O Ramones da sci-fi: saudades de John Carpenter
Ao assistir ao ‘Duna’, senti saudades de John Carpenter.
Aparentemente, boa parte da galáxia já assistiu ao novo “Duna”. Que bom, assim eu não preciso entrar em detalhes sobre toda a obsessiva jornada cultural do livro de Frank Herbert no Ocidente.
Haja débito cármico: desde seu lançamento, em 1965, essa história vem gastando dinheiro e massa encefálica de muita gente por aí, de David Lynch a Alejandro Jodorowsky, sem falar em executivos, críticos, fãs, etc. Será que, agora, finalmente exorcizaremos esse espírito obsessor?
Claro, a adaptação de Denis Villeneuve é tudo aquilo que, atualmente, se espera de um filme desse tipo: épico e super bem produzido. Mas, num certo momento, você não sabe se está assistindo a “Game of Thrones”, “Foundation”, “Star Wars” ou a qualquer outro. Às vezes, até os atores são os mesmos.
Como diria Byung-Chul Han, talvez isso seja resultado da Sociedade do Cansaço. Ou (alguns de nós, privilegiados) estão simplesmente empanturrados de tanto escapismo.
De qualquer forma, é certo que “Duna” reforça uma certa fadiga de obras de sci-fi grandiosas. Não é culpa do livro. Nem do diretor. A culpa é do excesso de oferta.
Por um lado, esse cenário lembra um pouco o mito da luta entre punk e rock progressivo, que a imprensa cultural espalhou nos anos 1980: quando o virtuosismo técnico e a complexidade imperavam, surgiu a necessidade de cultuar a simplicidade, o improviso, a precariedade e o “faça por si mesmo”.
Por outro lado, a Internet está cheia de amadorismo, circulando numa velocidade incrível — o que também cansa.

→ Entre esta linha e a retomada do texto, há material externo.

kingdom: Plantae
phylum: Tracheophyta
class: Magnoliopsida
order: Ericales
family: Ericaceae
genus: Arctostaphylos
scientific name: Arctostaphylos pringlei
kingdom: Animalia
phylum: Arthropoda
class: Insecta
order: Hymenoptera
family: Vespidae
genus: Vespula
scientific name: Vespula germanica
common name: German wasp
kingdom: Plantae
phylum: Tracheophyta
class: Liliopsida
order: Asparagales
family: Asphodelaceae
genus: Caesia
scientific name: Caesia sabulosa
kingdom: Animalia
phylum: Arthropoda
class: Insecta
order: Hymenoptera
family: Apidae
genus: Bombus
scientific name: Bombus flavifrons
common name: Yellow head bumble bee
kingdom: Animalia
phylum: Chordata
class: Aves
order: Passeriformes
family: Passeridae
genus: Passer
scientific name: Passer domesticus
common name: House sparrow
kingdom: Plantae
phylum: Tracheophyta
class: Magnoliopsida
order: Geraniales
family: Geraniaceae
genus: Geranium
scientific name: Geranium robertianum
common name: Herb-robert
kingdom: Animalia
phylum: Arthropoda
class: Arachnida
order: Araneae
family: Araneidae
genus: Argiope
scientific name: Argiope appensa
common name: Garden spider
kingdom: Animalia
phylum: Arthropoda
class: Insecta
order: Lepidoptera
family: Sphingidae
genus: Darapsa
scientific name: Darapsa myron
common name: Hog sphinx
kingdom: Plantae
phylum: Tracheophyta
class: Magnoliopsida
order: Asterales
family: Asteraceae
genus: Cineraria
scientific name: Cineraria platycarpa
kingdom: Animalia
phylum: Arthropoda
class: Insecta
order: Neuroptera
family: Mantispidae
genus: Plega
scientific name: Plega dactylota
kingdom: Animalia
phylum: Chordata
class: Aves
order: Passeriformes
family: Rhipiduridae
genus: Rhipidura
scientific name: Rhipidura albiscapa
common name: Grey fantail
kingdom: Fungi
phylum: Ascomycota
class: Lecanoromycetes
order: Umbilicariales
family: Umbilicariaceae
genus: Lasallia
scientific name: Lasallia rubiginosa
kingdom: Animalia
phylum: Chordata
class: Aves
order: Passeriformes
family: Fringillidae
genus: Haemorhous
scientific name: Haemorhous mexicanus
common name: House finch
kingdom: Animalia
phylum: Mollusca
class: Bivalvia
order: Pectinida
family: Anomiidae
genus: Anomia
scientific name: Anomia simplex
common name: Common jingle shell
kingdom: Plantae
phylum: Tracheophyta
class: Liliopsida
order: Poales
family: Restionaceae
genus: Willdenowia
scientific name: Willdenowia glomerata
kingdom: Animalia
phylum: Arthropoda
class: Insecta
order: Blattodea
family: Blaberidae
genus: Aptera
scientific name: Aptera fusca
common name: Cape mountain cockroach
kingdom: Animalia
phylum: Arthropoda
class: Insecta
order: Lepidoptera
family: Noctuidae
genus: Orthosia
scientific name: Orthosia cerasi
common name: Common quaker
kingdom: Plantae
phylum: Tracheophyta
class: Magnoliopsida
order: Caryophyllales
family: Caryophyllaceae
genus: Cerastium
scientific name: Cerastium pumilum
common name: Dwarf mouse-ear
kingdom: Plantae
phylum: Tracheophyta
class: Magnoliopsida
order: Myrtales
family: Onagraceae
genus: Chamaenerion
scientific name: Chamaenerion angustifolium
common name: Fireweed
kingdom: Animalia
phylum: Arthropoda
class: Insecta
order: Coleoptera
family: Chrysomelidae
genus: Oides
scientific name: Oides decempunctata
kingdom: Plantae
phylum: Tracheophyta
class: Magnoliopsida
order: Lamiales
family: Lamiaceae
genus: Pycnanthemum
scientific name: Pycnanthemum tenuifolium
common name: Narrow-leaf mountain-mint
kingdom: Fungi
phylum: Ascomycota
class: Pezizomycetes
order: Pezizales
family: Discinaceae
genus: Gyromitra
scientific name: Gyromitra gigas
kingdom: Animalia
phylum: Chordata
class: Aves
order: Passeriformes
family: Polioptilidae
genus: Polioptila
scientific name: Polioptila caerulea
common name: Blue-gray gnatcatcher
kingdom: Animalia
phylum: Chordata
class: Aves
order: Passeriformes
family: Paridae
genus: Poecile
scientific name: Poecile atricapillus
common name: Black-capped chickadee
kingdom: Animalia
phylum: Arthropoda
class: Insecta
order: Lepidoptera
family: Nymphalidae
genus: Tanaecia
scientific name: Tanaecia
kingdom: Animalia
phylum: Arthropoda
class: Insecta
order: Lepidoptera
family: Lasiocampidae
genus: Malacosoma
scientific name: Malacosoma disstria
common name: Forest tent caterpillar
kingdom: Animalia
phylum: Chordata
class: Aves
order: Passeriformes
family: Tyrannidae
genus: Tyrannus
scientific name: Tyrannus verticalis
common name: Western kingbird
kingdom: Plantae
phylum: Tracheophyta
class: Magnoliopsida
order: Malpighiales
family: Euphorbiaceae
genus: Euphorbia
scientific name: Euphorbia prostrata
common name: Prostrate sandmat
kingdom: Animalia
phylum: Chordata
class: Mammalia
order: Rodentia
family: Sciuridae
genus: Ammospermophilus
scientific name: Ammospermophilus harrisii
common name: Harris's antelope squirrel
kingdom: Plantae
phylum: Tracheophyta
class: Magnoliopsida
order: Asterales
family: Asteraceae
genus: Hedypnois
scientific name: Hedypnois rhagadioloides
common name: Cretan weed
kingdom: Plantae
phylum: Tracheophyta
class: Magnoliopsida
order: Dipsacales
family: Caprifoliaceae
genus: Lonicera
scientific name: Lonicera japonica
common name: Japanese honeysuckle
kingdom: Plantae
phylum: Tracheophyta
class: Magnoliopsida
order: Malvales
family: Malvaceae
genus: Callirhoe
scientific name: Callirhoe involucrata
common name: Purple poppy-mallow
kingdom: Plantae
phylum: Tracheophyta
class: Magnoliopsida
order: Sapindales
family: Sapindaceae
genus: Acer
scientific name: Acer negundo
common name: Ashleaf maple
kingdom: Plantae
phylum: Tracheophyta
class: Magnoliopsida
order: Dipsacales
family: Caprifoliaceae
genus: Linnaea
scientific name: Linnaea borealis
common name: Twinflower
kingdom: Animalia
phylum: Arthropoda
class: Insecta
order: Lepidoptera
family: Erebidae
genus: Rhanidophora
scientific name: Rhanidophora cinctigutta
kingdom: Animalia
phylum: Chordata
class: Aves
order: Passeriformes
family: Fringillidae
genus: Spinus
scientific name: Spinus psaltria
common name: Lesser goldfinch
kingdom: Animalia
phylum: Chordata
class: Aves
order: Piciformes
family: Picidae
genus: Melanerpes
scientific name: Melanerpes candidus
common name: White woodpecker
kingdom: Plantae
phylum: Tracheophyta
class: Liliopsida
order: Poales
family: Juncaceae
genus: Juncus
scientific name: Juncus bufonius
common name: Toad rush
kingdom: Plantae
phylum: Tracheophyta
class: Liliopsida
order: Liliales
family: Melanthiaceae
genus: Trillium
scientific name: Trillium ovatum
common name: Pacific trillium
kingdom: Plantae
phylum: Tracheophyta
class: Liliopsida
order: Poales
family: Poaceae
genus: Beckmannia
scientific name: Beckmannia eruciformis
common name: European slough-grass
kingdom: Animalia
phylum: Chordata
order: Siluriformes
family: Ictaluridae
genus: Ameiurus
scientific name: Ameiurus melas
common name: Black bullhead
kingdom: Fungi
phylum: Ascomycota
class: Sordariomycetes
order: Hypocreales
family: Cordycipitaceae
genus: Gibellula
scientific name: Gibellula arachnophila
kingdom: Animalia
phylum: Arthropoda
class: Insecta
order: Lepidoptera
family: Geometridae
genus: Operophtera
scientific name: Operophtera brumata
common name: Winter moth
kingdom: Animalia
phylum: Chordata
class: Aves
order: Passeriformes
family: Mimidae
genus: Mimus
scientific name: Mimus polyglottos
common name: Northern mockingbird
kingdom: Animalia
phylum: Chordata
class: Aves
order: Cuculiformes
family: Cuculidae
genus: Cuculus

Essa é uma encruzilhada cultural, criada pela velocidade de produção e consumo de informação.
O filme de Villeneuve deve ser bom. Mas não deu tempo de perceber. Eram muitas emoções surgindo sucessivamente.
É preciso ser diligente para quebrar a compulsão pela próxima sensação grandiosa. É preciso ter disciplina para aceitar pausar, rever, reler e repensar. Hoje em dia, é como tentar ver a paisagem enquanto se nada contra a correnteza. Difícil, mas possível.
De qualquer forma, quem seriam os Ramones da ficção científica? Ora, se você me conhece há algum tempo, talvez já saiba a resposta: “Dark Star – A Spaced Out Odissey”, de 1974, dirigido por ninguém menos do que John Carpenter. É o meu filme de sci-fi favorito. O melhor? Certamente, não. Nem precisa ser.
Trata-se da história de quatro hippies barbudões, lixeiros do espaço, que convivem há 3 anos, numa nave. Se você sofreu no isolamento da pandemia, imagine essa situação. Para eles, o espaço é burocrático: um trabalho, não uma aventura tecnológica contra um império.
Até mesmo o computador de bordo é temperamental. Mais para Bartleby do que para Hal 9000. Em “Dark Star”, a máquina é pura lógica, pura empáfia discursiva: não basta puxar a tomada, é preciso debater, convencê-la a colaborar. Ela é tão eficiente que se torna uma ameaça à maluca, desorganizada e fedorenta tripulação humana. “Por favor, desarme essa bomba”. “Prefiro não”.
John Carpenter anda focado na sua carreira de músico, fazendo trilhas sonoras para filmes de suspense. Faz falta. Se é para ser obcecado com Duna, imagine o que seria uma versão do livro dirigida por ele. Alguém teria um alien-bolha como animal de estimação?
(*) Eduf é cientista social, publica na internet desde 1996. Escreve, produz podcasts e desenvolve websites.